The bill protects coastal communities, marine ecosystems, and tourism by imposing a multi-year federal moratorium on new offshore leasing, at the cost of reduced near-term domestic offshore energy development with potential price impacts, job losses in the energy sector, and reduced federal flexibility.
Coastal communities, beachfront homeowners, tourism-dependent local economies, fisheries, and marine ecosystems face a lower risk of offshore oil spills, pollution, and industrial disturbance through June 30, 2032, reducing harm to beaches, recreation, and marine life.
State and local governments and coastal stakeholders gain regulatory certainty from a federal moratorium that locks in a clear pause on new offshore leasing and related activities through a fixed date.
All U.S. energy consumers and taxpayers may face modestly higher gasoline and energy prices or increased reliance on other suppliers because the moratorium reduces potential domestic oil and gas supply from the impacted offshore areas.
Energy-sector workers, contractors, and firms in the Gulf and South Atlantic risk lost jobs, contracts, and investments due to delayed or canceled offshore projects.
Federal agencies’ flexibility to respond to future energy needs, emergencies, or technological advances for offshore development is constrained during the moratorium period.
Based on analysis of 2 sections of legislative text.
Bars federal leasing, preleasing, seismic testing, and exploration permits for oil and gas in the Straits of Florida and southern South Atlantic off Florida through June 30, 2032; adjusts related statutory cross-references.
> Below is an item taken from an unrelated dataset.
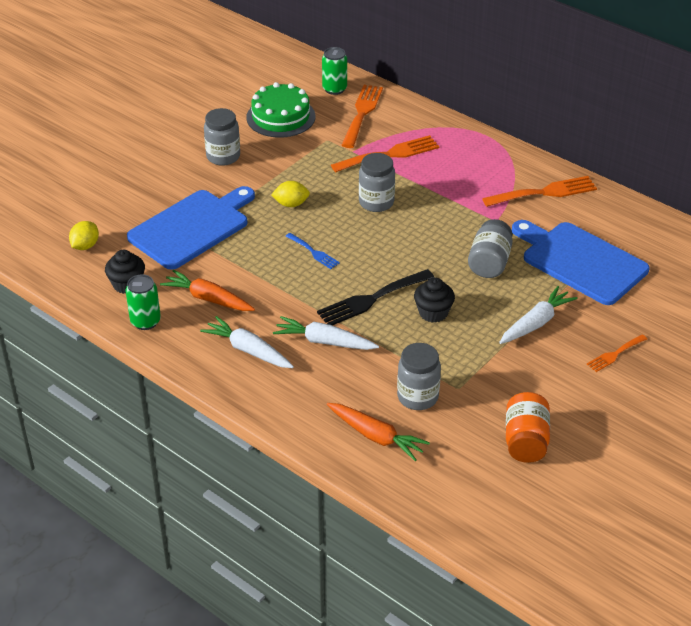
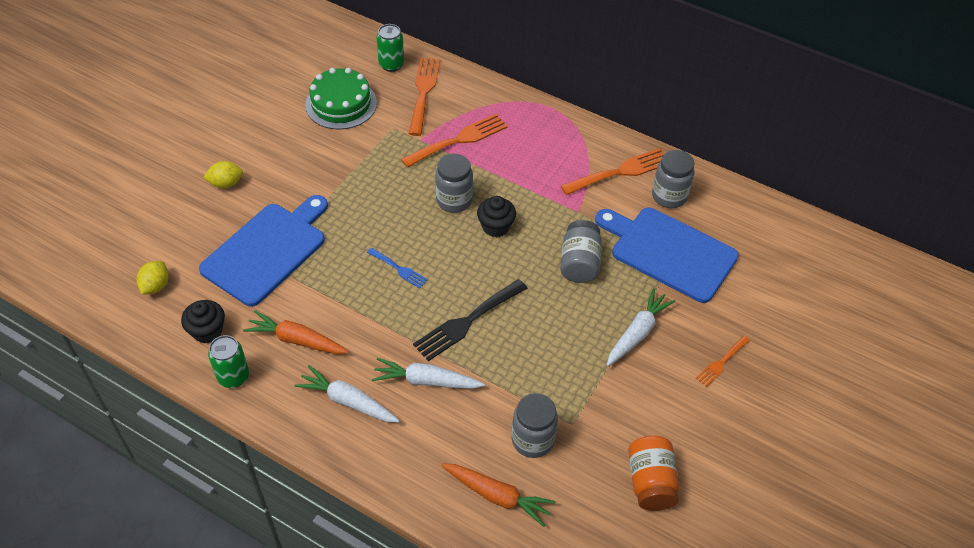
camera: 10 degrees left, 10 degrees up
grey jar [204,108,240,166] -> grey jar moved to [652,150,695,208]
yellow lemon [271,181,310,207] -> yellow lemon moved to [203,161,243,188]
black cupcake [414,278,455,323] -> black cupcake moved to [477,196,516,237]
Introduced November 17, 2025 by John Henry Rutherford · Last progress November 17, 2025
Creates a federal moratorium that bars new offshore oil and gas leasing, preleasing, seismic testing, and exploration permits in the Straits of Florida and specified parts of the South Atlantic off Florida from the date of enactment through June 30, 2032. It also amends related federal oil-and-gas statutes to adjust cross-references tied to Gulf moratoria, which appears to change statutory scope or application of existing moratorium language. The measure directs the Secretary of the Interior (and agencies that administer Outer Continental Shelf leasing) not to offer leases or permit exploration or related activities in the named planning areas for the duration of the moratorium; it does not include new spending or specific funding directives.